Le rimesse degli emigrati valgono tre volte gli aiuti

C’è  un flusso di migranti ben visibile e di cui si occupa molto l’informazione quando sbarcano sulle coste siciliane (anche se il grosso transita per le frontiere terrestri o entra con normali visti turistici), poi c’è n’è un altro, più silenzioso e di minore impatto mediatico, che va in direzione contraria e sono le rimesse (denaro) che i lavoratori immigrati mandano alle loro famiglie (come facevano, fino agli anni sessanta del secolo scorso, i nostri emigranti nel mondo).

Secondo stime della Banca Mondiale solo le rimesse verso i paesi meno sviluppati hanno raggiunto, nel 2013, 414 miliardi di dollari, un sesto del pil italiano, il sei per cento in più sul 2012.  Rimesse che nel 2016 dovrebbero raggiungere  540 miliardi di dollari.

Rimesse che sono tre volte l’aiuto ufficiale, di cui non si discute quasi mai e che per l’Italia è uno zero virgola qualcosa, che i governi dei paesi ricchi danno a sostegno dello sviluppo di quelli meno fortunati e da cui fuggono tante persone.

India, Cina, Filippine, Messico e Nigeria sono i primi nella lista dei paesi che ricevono più rimesse da parte dei loro residenti all’estero.  Fin qui potremmo parlare di un fenomeno normale, all’interno dei processi migratori.
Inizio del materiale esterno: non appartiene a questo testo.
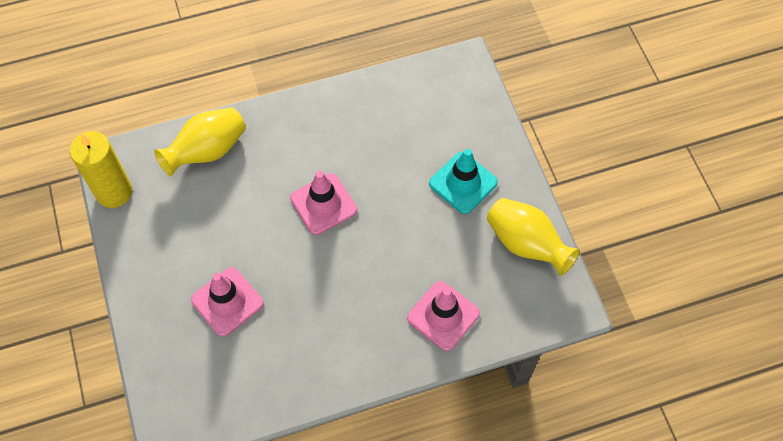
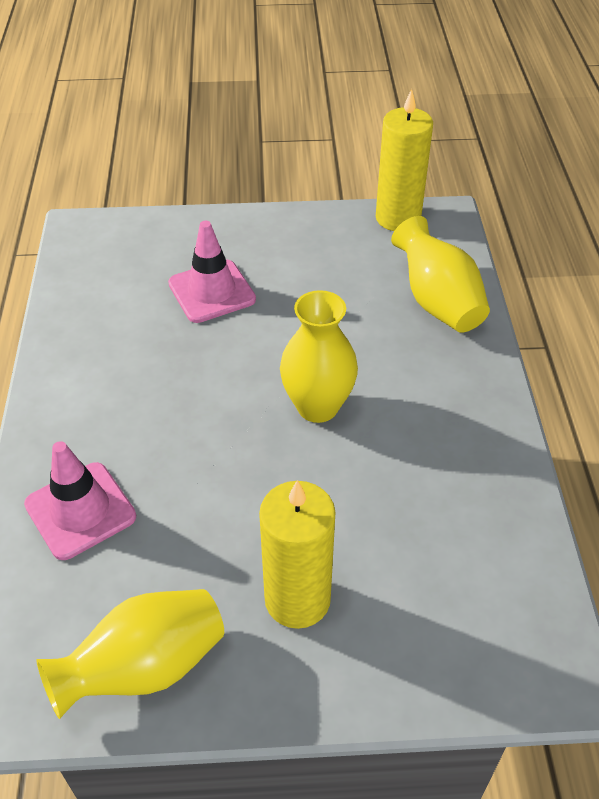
camera: 105 degrees right, 15 degrees down
(323, 204) = (317, 406): pink traffic cone -> yellow vase
(463, 183) = (297, 599): turquoise traffic cone -> yellow candle

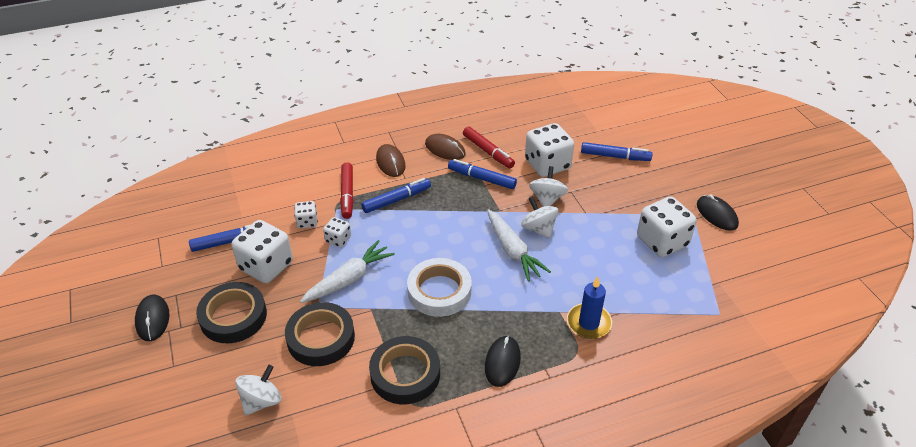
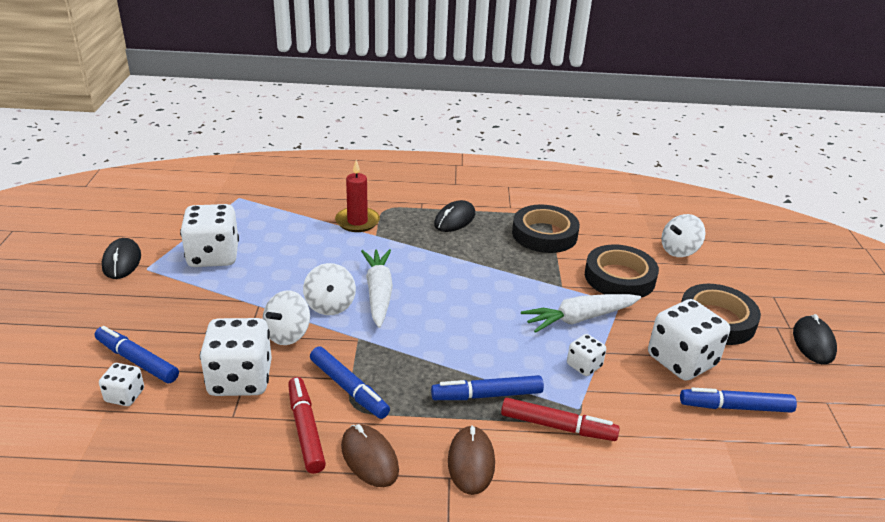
camera: 160 degrees left, 10 degrees down
(307, 222) = (624, 402): white dice -> white dice (125, 396)
(347, 194) = (557, 426): red marker -> red marker turned 90 degrees clockwise
(439, 291) = (483, 281): white tape -> none
(588, 323) = (357, 221): blue candle -> red candle

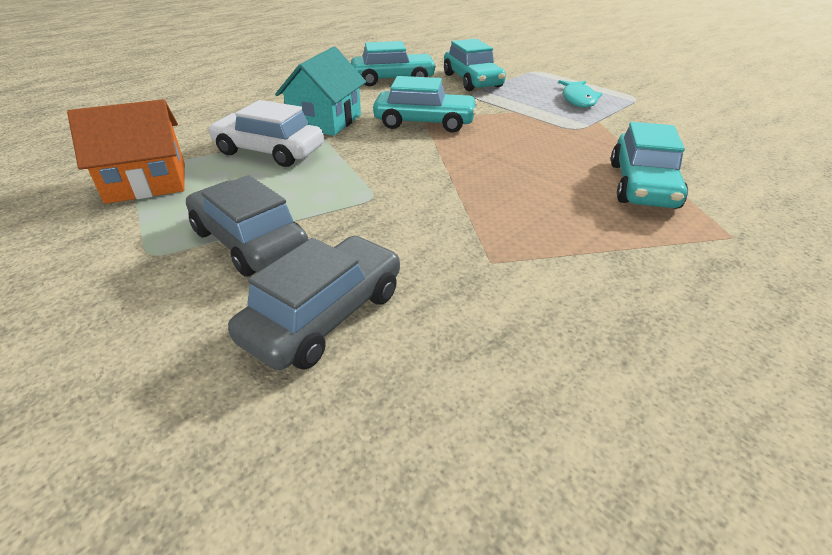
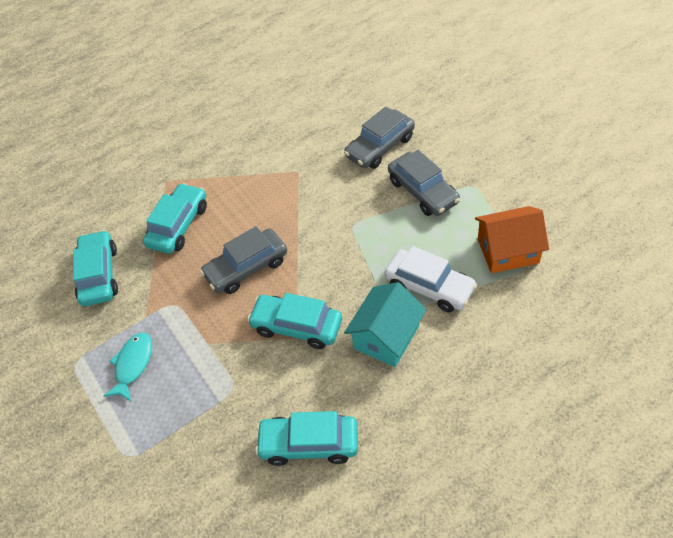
camera: 165 degrees left, 15 degrees up
(472, 81) = (218, 429): turquoise car -> turquoise car (99, 275)
(508, 155) = (246, 268): none -> grey car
Quello che invece normale non lo è tanto è il costo che gli emigranti sono costretti a pagare per inviare denaro a casa. In media il nove per cento, in leggero calo negli ultimi anni, con punte che possono raggiungere  anche il tredici per cento.  Solo per l’Africa si stima un ammontare per commissioni compreso tra 1,4 e 2,3 miliardi di dollari.

Commissioni che vanno a tutto vantaggio delle società finanziarie di trasferimento di denaro, in maggioranza occidentali. Il G20 (i 20 paesi più sviluppati, di cui fa parte anche l’Italia) si è impegnato a ridurli ad un più moderato cinque per cento in cinque anni.  Staremo a vedere.

Dalla sola Europa gli immigrati inviano verso i loro paesi d’origine circa 39 miliardi di euro (dato 2012), una cifra pari al dieci per cento del totale mondiale e che si è mantenuta grosso modo stabile negli ultimi anni.  Buona parte di questi denari, 28 miliardi, si  dirigono verso paesi che non fanno parte dell’Unione europea, mentre gli altri sono flussi interni, cioè da un paese all’altro della stessa Unione.

Dopo la Francia, il primo paese europeo per rimesse dei lavoratori stranieri con quasi nove milioni di euro, c’è l’Italia con circa sette milioni, più, anche se di poco, di Regno Unito e Spagna, e a sorpresa quasi il doppio della Germania.

La provincia di Rimini, dove la popolazione immigrata residente è passata da poco più dell’uno per cento del totale dell’inizio degli anni novanta del secolo scorso, all’undici per cento di oggi (36 mila immigrati su una popolazione totale di 335 mila) non è estranea a questi movimenti di denaro.  Infatti anche da Rimini gli immigrati  fanno di tutto per aiutare i familiari rimasti  a casa (non dimenticare che spesso è l’intero nucleo familiare ad investire sulla persona che emigra) e nel 2013 sono riusciti ad inviare 35 milioni di euro. Una somma che la crisi non sembra aver intaccato,  tanto che è continuata a crescere, anche se declina l’importo per immigrato.  Ciascuno invia di meno,  ma nella massa le rimesse crescono comunque.     I paesi che ricevono più rimesse dagli immigrati  presenti in questo territorio sono nell’ordine:  Romania (6,1 milioni di euro), Senegal (4,6 milioni) e Bangladesh  (4,5 milioni).

Rimesse che quasi sempre svolgono un ruolo fondamentale per migliorare l’abitazione, la salute e l’educazione di chi rimane, quando non sono investiti in agricoltura o in qualche  piccola attività imprenditoriale, sostenendo, più degli aiuti dei paesi ricchi e con meno rischi di corruzione, lo sviluppo delle comunità locali.